TEXTE CITÉ:
......
Deuxième lettre

À Paul Demeny, 15 mai 1871

Charleville, 15 mai 1871.

J’ai résolu de vous donner une heure de littérature nouvelle. Je commence de suite par un psaume d’actualité :

CHANT DE GUERRE PARISIEN

Le Printemps est évident, car
Du cœur des Propriétés vertes
Le vol de Thiers et de Picard
Tient ses splendeurs grandes ouvertes.

O mai ! Quels délirants cul-nus !
Sèvres, Meudon, Bagneux, Asnières,
Ecoutez donc les bienvenus
Semer les choses printanières !

Ils ont schako, sabre et tamtam
Non la vieille boîte à bougies
Et des yoles qui n’ont jam…jam…
Fendent le lac aux eaux rougies !…

Plus que jamais nous bambochons
Quand arrivent sur nos tanières
Crouler les jaunes cabochons
Dans des aubes particulières.

Thiers et Picard sont des Eros
Des enleveurs d’héliotropes
Au pétrole ils font des Corots.
Voici hannetonner leurs tropes…

Ils sont familiers du grand truc !…
Et couché dans les glaïeuls, Favre,
Fait son cillement aqueduc
Et ses reniflements à poivre !

La Grand-Ville a le pavé chaud
Malgré vos douches de pétrole
Et décidément il nous faut
Nous secouer dans votre rôle…

Et les ruraux qui se prélassent
Dans de longs accroupissements
Entendront des rameaux qui cassent
Parmi les rouges froissements !

A. Rimbaud.
......
DONNÉES FOURNIES:
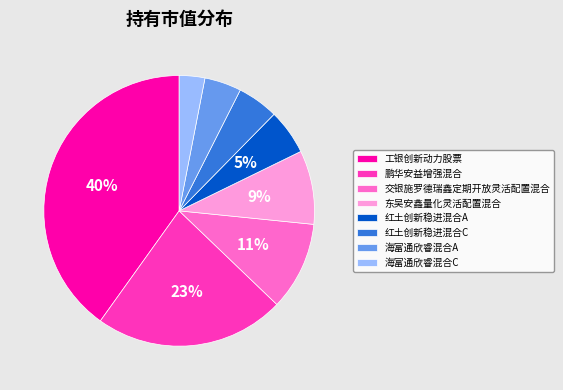

Which has a higher value, 海富通欣睿混合A or 工银创新动力股票?

工银创新动力股票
......
CONSIGNE 1:
Reproduisez tout le passage de la lettre du 15 mai 1871, depuis « À Paul Demeny, 15 » jusqu'à « splendeurs grandes ouvertes. ».
CONSIGNE 2:
Relevez tous les noms de lieux cités dans la strophe de la lettre du 15 mai 1871 qui commence par « O mai ! ».

VOTRE RÉPONSE 1:
À Paul Demeny, 15 mai 1871

Charleville, 15 mai 1871.

J’ai résolu de vous donner une heure de littérature nouvelle. Je commence de suite par un psaume d’actualité :

CHANT DE GUERRE PARISIEN

Le Printemps est évident, car
Du cœur des Propriétés vertes
Le vol de Thiers et de Picard
Tient ses splendeurs grandes ouvertes.

VOTRE RÉPONSE 2:
Sèvres, Meudon, Bagneux, Asnières